━━━ Passage provided ━━━

Configuration Guide
This guide covers all aspects of configuring the Optimizer Framework, from basic settings to advanced customization options.
Table of Contents
Configuration Overview
The Optimizer Framework uses a hierarchical configuration system:
1. Default Configuration (built-in)
2. Configuration Files (YAML/JSON/TOML)
3. Environment Variables
4. Command Line Arguments
5. Runtime Configuration
Each level overrides the previous, allowing flexible configuration management.
Configuration Loading Order
from optimizer_framework.config import ConfigurationManager
# Load configuration with precedence
config = ConfigurationManager.load_config(
default_config="config/defaults.yaml",
user_config="config/production.yaml",
env_prefix="OPTIMIZER_",
cli_args=sys.argv[1:]
)
Configuration File Formats
YAML Configuration (Recommended)
# config/optimizer.yaml
version: "1.0"
# Application settings
app:
name: "Optimizer Framework"
environment: "production"
debug: false
log_level: "INFO"

━━━ Data ━━━

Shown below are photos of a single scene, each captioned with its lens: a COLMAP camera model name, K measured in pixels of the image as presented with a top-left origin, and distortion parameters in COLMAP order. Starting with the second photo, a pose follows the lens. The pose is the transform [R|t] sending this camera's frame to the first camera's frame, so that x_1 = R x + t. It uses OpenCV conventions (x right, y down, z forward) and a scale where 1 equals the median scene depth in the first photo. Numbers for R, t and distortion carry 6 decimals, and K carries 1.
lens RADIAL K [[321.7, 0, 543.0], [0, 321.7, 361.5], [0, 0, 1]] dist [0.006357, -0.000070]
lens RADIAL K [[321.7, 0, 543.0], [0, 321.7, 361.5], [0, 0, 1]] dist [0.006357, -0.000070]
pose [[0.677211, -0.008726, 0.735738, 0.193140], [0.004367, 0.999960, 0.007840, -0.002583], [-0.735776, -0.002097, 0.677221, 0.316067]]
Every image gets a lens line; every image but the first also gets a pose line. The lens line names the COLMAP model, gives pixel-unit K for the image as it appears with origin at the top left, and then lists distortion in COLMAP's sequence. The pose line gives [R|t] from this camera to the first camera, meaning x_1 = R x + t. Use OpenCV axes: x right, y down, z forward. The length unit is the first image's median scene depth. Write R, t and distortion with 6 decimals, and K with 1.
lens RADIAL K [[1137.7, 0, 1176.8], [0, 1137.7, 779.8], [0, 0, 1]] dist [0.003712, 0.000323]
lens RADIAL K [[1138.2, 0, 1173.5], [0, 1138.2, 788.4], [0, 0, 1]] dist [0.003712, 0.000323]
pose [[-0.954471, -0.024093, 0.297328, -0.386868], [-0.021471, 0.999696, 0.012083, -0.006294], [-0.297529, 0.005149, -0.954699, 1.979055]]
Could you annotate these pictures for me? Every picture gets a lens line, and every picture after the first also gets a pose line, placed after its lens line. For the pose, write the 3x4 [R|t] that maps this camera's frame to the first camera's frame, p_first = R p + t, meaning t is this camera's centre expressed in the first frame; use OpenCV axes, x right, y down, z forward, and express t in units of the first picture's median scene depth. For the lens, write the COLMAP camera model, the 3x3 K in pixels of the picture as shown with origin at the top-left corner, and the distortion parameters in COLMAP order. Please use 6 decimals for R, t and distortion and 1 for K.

━━━

● **Work to be completed**
Copy out the entire configuration guide word for word. The records are separate material and are not connected to the configuration guide.

● **Result of this task**
Configuration Guide
This guide covers all aspects of configuring the Optimizer Framework, from basic settings to advanced customization options.
Table of Contents
Configuration Overview
The Optimizer Framework uses a hierarchical configuration system:
1. Default Configuration (built-in)
2. Configuration Files (YAML/JSON/TOML)
3. Environment Variables
4. Command Line Arguments
5. Runtime Configuration
Each level overrides the previous, allowing flexible configuration management.
Configuration Loading Order
from optimizer_framework.config import ConfigurationManager
# Load configuration with precedence
config = ConfigurationManager.load_config(
default_config="config/defaults.yaml",
user_config="config/production.yaml",
env_prefix="OPTIMIZER_",
cli_args=sys.argv[1:]
)
Configuration File Formats
YAML Configuration (Recommended)
# config/optimizer.yaml
version: "1.0"
# Application settings
app:
name: "Optimizer Framework"
environment: "production"
debug: false
log_level: "INFO"